Work to be completed |
Reproduce exactly, from the data that follows, the line with "on Railway Deployment", the line with "4. **Expected Result**: You", and every line that lies between them.

Dataset records
━━━━━━

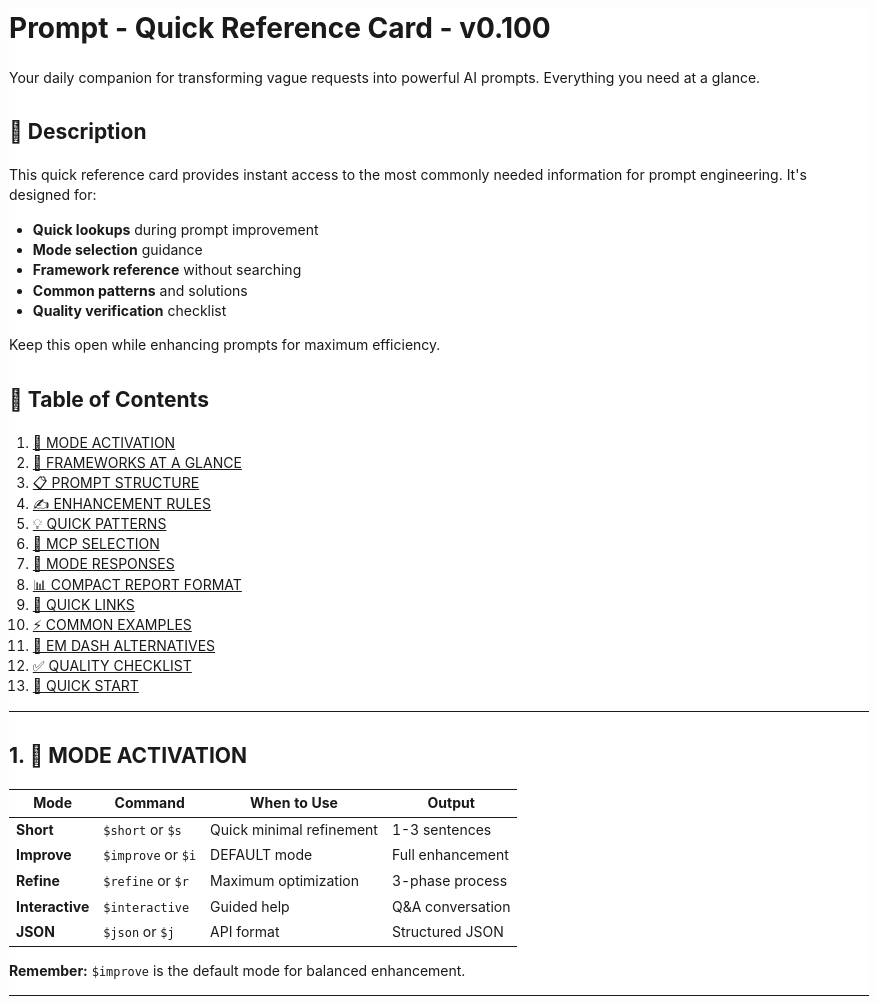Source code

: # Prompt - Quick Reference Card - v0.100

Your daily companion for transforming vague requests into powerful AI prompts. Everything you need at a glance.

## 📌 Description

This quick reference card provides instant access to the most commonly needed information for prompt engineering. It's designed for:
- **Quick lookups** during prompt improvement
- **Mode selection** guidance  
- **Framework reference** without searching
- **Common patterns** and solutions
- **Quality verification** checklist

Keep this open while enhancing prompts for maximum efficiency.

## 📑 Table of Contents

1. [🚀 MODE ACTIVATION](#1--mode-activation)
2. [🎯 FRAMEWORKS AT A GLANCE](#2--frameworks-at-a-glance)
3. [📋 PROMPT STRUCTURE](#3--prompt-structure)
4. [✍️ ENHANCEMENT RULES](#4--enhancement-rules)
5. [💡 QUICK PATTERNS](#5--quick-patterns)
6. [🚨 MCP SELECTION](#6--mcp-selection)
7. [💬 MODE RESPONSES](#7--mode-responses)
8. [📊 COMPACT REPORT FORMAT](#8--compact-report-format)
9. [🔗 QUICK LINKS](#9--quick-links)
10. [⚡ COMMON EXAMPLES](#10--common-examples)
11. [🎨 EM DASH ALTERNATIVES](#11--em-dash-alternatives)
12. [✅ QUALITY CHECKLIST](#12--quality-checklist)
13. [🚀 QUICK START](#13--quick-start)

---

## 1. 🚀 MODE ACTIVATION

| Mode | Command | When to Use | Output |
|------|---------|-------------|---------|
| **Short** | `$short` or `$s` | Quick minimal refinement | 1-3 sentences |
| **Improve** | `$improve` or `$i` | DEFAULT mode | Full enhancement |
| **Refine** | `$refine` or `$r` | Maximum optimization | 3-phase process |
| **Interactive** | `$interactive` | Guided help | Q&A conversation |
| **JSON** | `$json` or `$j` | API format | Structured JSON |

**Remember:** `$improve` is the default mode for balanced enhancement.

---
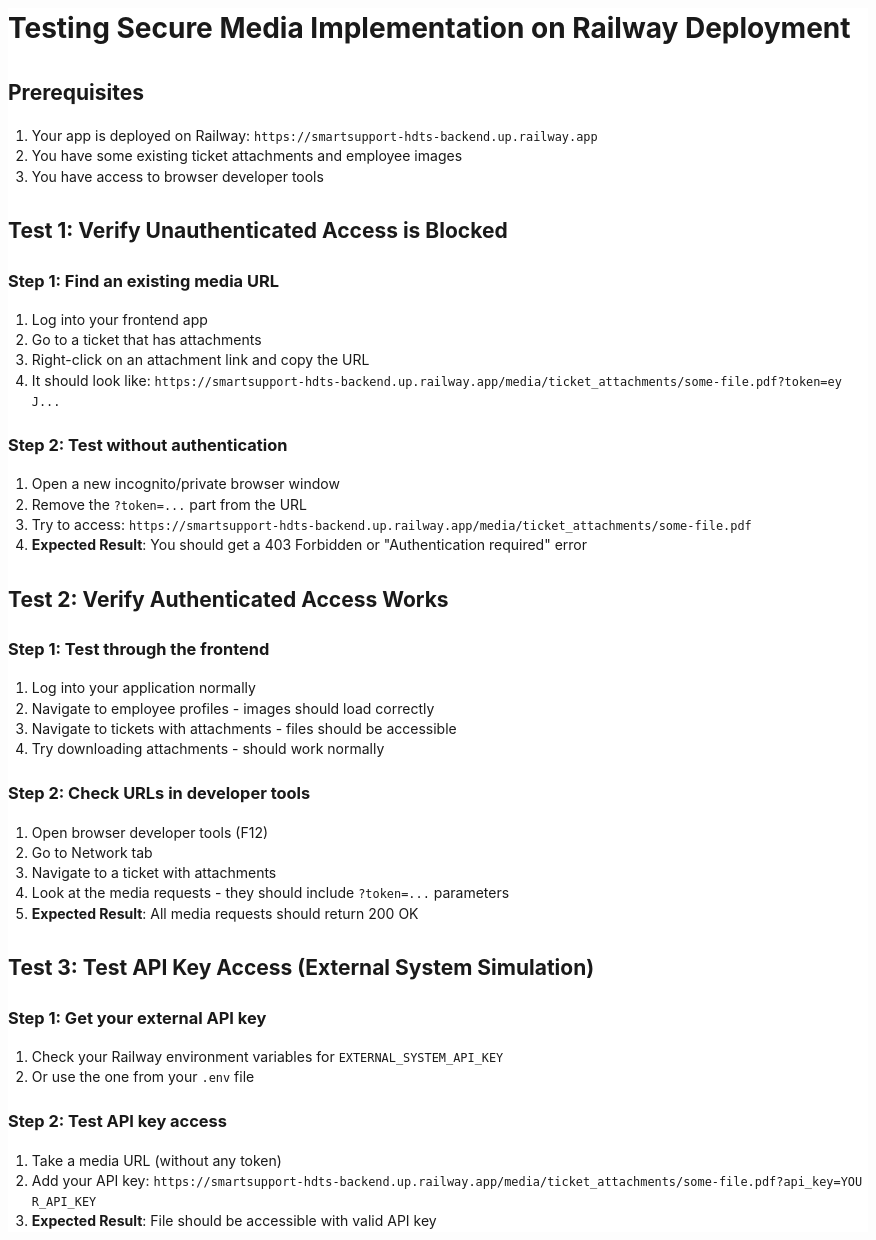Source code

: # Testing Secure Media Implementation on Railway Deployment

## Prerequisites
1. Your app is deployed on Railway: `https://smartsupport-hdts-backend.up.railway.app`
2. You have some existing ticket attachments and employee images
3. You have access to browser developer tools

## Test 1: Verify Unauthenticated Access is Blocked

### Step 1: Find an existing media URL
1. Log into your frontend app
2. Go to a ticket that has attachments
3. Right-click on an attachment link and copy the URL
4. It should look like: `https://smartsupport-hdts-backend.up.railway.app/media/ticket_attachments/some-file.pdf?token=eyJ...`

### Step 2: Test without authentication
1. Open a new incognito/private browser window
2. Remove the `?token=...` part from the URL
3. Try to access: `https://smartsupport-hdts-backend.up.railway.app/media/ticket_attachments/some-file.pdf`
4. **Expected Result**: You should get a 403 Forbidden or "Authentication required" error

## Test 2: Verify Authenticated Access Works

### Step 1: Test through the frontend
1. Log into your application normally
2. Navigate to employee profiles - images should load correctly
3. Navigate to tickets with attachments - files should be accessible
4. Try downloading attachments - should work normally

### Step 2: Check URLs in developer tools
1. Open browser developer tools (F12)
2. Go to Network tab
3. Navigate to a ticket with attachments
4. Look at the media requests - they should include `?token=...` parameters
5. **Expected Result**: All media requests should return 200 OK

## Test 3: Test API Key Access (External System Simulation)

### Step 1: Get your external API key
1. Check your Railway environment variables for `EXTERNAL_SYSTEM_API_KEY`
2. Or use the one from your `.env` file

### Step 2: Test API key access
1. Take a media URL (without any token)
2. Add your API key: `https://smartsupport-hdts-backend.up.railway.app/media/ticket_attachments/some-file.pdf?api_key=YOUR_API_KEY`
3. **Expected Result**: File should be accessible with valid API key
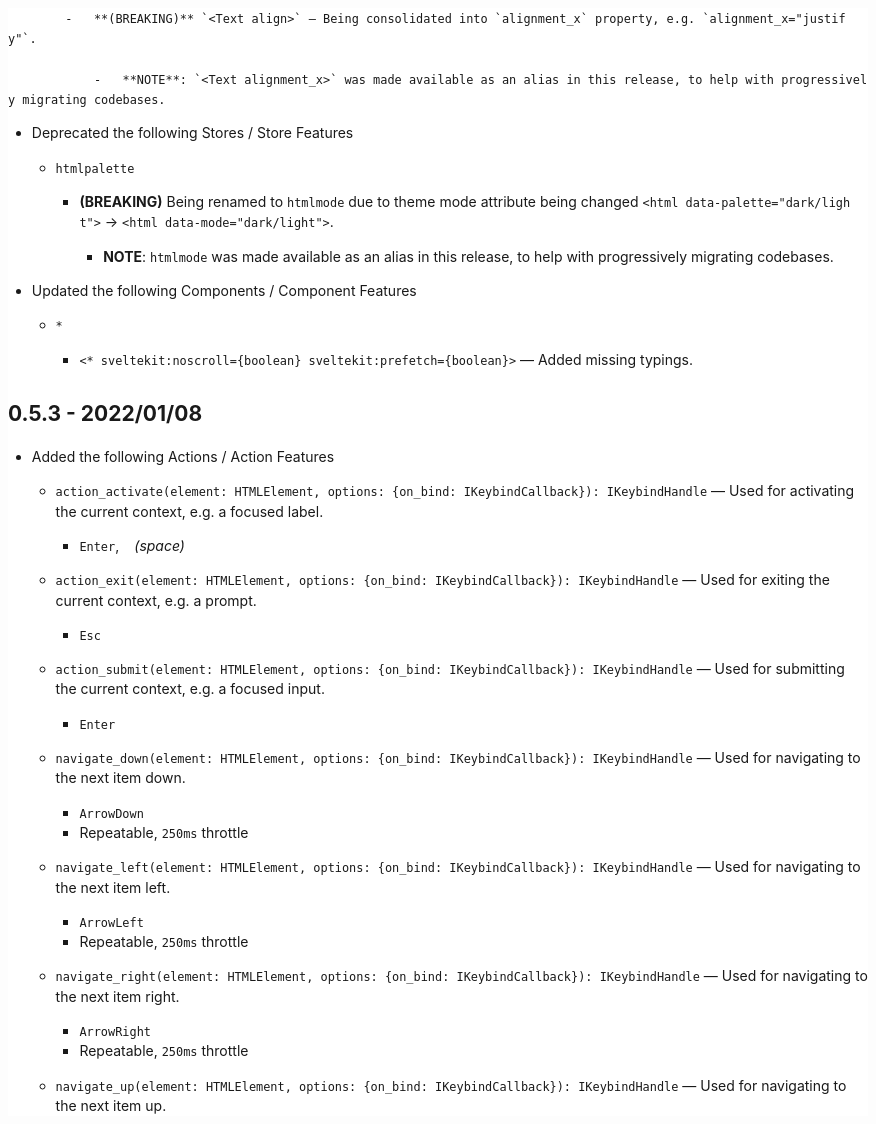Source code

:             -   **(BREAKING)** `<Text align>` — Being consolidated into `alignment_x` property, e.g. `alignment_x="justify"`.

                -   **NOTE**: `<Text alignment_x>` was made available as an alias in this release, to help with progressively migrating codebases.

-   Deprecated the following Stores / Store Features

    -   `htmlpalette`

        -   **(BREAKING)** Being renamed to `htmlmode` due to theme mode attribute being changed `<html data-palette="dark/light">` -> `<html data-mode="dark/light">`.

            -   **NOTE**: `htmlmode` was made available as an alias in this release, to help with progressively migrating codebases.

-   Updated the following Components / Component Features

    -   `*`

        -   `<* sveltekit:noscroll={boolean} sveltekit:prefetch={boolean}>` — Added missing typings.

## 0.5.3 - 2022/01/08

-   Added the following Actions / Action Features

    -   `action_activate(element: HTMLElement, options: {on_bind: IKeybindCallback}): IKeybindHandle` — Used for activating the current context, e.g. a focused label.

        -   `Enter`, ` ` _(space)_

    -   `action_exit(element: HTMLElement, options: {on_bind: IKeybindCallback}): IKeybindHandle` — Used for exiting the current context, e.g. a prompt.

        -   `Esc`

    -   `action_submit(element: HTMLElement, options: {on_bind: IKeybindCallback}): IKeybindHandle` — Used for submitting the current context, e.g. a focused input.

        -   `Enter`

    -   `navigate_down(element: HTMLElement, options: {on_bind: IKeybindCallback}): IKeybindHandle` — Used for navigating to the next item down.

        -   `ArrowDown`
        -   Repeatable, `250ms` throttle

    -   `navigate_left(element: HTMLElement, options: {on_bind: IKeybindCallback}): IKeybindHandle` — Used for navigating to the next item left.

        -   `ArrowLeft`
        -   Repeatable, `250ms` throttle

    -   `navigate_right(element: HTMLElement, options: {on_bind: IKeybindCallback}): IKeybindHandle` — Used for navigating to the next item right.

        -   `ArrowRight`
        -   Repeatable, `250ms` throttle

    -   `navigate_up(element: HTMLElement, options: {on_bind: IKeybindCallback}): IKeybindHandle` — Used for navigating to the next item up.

━━━━━━

Exercise solution |
: # Testing Secure Media Implementation on Railway Deployment

## Prerequisites
1. Your app is deployed on Railway: `https://smartsupport-hdts-backend.up.railway.app`
2. You have some existing ticket attachments and employee images
3. You have access to browser developer tools

## Test 1: Verify Unauthenticated Access is Blocked

### Step 1: Find an existing media URL
1. Log into your frontend app
2. Go to a ticket that has attachments
3. Right-click on an attachment link and copy the URL
4. It should look like: `https://smartsupport-hdts-backend.up.railway.app/media/ticket_attachments/some-file.pdf?token=eyJ...`

### Step 2: Test without authentication
1. Open a new incognito/private browser window
2. Remove the `?token=...` part from the URL
3. Try to access: `https://smartsupport-hdts-backend.up.railway.app/media/ticket_attachments/some-file.pdf`
4. **Expected Result**: You should get a 403 Forbidden or "Authentication required" error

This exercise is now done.